Improve some cases of bad debug info propagation in optimized code #61846

jakobbotsch · 2021-11-19T16:29:05Z

This addresses some cases where we lost track of debugging information and also propagates this back to the EE more aggressively for optimized code. In particular:

Propagate debug info in loop cloning
Do not consume debug info on the standalone call statement created for
inline candidates. This would lead to the complete loss of debugging
information for failed inline candidates, since those statements are
dropped and expanded in the upcoming GT_RET_EXPR node instead. In some
cases it would also lead to the loss of debugging information for
successful inlines.
In the new logic we allow the same debugging information to be
attached to the upcoming statement using the GT_RET_EXPR.
Allow generating more native<->IL mappings mapping to native offsets.
Currently we have some pretty convoluted logic that tries to ensure we
only generate multiple IP mappings mapping to the same native offset in
rare cases. Otherwise we try to remove one of the mappings so that we
end up with only one IL offset for each native offset.
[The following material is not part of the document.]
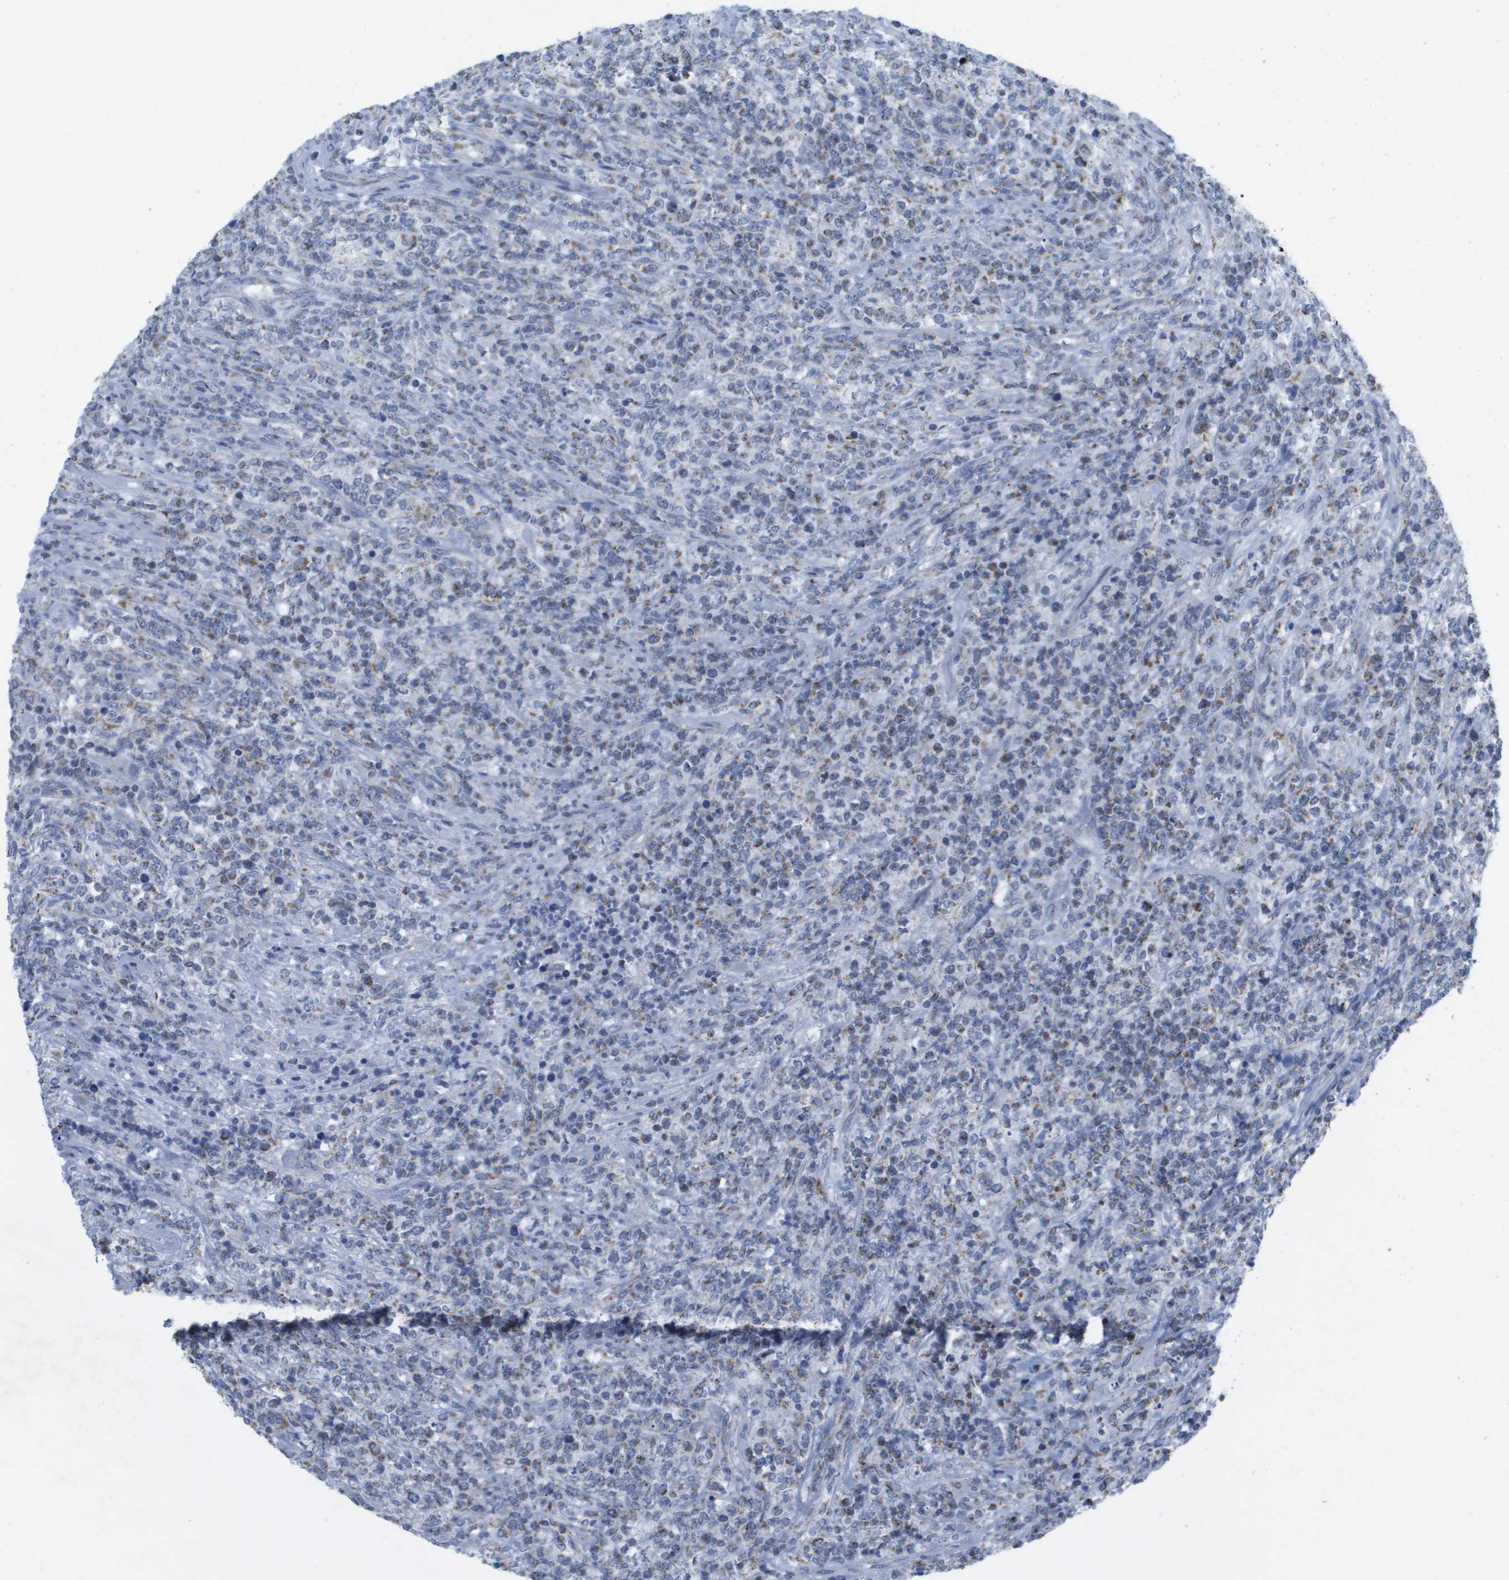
{"staining": {"intensity": "moderate", "quantity": "<25%", "location": "cytoplasmic/membranous"}, "tissue": "lymphoma", "cell_type": "Tumor cells", "image_type": "cancer", "snomed": [{"axis": "morphology", "description": "Malignant lymphoma, non-Hodgkin's type, High grade"}, {"axis": "topography", "description": "Soft tissue"}], "caption": "This is a photomicrograph of immunohistochemistry (IHC) staining of lymphoma, which shows moderate positivity in the cytoplasmic/membranous of tumor cells.", "gene": "TMEM223", "patient": {"sex": "male", "age": 18}}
In optimized code it is common that we have multiple IL offsets mapping
to the same native code address, for example when a statement does not
end up generating any native code (e.g. GT_ASG between two locals in the
same register). The loss of one of the mappings leads to a poor
debugging experience in those cases, where breakpoints fail to bind
completely depending on which statement is breakpointed.

This changes the debug mappings logic so that we only discard mappings
for the same native offset when one of the mappings does not map to any
IL offset, or when both mappings map to literally the same IL offset.
This should not affect code when compiled without optimizations: there
we emit nops when we encounter subsequent IL offsets without any
intermediate generated native code.

I have also removed some dead code in the debugger as part of this.

Example with inline candidate that fails to inline

https://user-images.githubusercontent.com/7887810/142654263-c44b6d2a-0b75-4426-814f-17c9efadbc87.mp4
Previously we lost all debug information here due to bullet 2 above.

Example with inline candidate that succeeds

inlined.mp4

Previously one could not breakpoint the long matchTimeoutTicks = matchTimeout.Ticks; statement because it is inlined and the assignment ends up generating no code (matchTimeoutTicks is allocated into rsi where matchTimeout already is after the prolog). We now properly get the debug information after fixing bullet 2 above:

+                            ; INLRT @ 0x00A[E-]
                             ; INLRT @ 0x012[E-]
        4881FEF0D8FFFF       cmp      rsi, -0x2710
        7412                 je       SHORT G_M30057_IG04

Due to bullet 3 above we now also report both of these back to the EE:

 IL offs PROLOG : 0x00000000 ( STACK_EMPTY )
 IL offs 0x0000 : 0x00000008 ( STACK_EMPTY )
+IL offs 0x000A : 0x0000001A ( STACK_EMPTY )
 IL offs 0x0012 : 0x0000001A ( STACK_EMPTY )
 IL offs 0x001B : 0x00000023 ( STACK_EMPTY )
 IL offs 0x0030 : 0x00000035 ( STACK_EMPTY )
 IL offs EPILOG : 0x00000035 ( STACK_EMPTY )
 IL offs 0x002A : 0x0000003B ( STACK_EMPTY )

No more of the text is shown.